Wynton Marsalis says that fusion isn't jazz, and he should know. But good fusion certainly has its share of jazzy moments, and Abraham Laboriel's Guidum is good fusion. Whether its appearing on the Christian-schlock label Integrity or its inclusion of songs called "Let My People Go" and "Out from Darkness" make it a gospel record is anyone's guess. But anyone with the good taste to have plunked for Koinonia's early-'80s gospel fusion albums, on which Laboriel played, should easily find Guidum a not-guilty pleasure.

What it does best is prove that, despite his years as one of pop music's busiest session bassists, Laboriel can command the spotlight plenty well on his own. Aside from the title cut and his solo-bass version of Henry Mancini's "Breakfast at Tiffany's," these instrumentals throb, glide, ricochet, and rock with a loose-limbed soulfulness usually associated with musicians half Laboriel's age.

Actually, a musician half Laboriel's age does play a role here: Laboriel's son, Abe Jr., who steals the show on several occasions with inventive and explosive drumming ("Out from Darkness").
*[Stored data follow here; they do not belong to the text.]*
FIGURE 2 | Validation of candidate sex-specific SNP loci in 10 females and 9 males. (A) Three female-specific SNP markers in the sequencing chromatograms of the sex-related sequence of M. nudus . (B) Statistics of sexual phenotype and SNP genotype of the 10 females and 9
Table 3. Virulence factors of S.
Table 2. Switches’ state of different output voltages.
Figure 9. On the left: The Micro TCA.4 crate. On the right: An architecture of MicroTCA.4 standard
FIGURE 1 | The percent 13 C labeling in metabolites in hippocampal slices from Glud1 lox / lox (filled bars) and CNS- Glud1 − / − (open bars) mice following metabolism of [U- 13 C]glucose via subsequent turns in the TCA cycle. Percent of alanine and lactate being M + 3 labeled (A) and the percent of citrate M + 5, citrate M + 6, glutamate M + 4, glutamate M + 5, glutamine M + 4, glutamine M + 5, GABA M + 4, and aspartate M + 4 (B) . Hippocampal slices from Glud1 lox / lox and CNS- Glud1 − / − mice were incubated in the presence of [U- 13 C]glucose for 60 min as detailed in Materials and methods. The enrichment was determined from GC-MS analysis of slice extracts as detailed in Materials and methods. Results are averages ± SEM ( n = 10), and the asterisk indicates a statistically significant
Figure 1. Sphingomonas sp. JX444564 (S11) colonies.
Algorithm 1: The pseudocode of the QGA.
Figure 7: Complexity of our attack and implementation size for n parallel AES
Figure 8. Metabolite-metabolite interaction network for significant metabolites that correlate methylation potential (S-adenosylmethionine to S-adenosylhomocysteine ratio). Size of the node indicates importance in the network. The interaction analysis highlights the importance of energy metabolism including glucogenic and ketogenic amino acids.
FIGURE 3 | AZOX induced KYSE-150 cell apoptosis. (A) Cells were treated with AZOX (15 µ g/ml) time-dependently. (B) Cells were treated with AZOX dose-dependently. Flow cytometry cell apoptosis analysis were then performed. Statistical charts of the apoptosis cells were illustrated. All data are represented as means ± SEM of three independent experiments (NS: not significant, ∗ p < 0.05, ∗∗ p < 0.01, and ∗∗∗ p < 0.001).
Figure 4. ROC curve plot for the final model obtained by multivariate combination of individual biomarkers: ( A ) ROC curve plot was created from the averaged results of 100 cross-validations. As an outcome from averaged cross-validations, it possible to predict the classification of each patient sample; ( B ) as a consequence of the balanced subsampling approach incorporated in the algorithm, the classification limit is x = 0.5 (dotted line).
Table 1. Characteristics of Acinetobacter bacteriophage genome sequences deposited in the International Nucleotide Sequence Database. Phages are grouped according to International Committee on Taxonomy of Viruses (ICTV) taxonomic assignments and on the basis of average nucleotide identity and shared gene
And although the reedman Justo Almario and the keyboardist Greg Mathieson, whom Laboriel has entrusted with most of these melodies, won't have Wynton Marsalis changing his mind about fusion or the inferiority of electric instruments to unplugged ones any time soon, they might prove just the thing to lure fence-sitting listeners into a serious appreciation of Abe and Abe Jr.'s rhythmic muscle.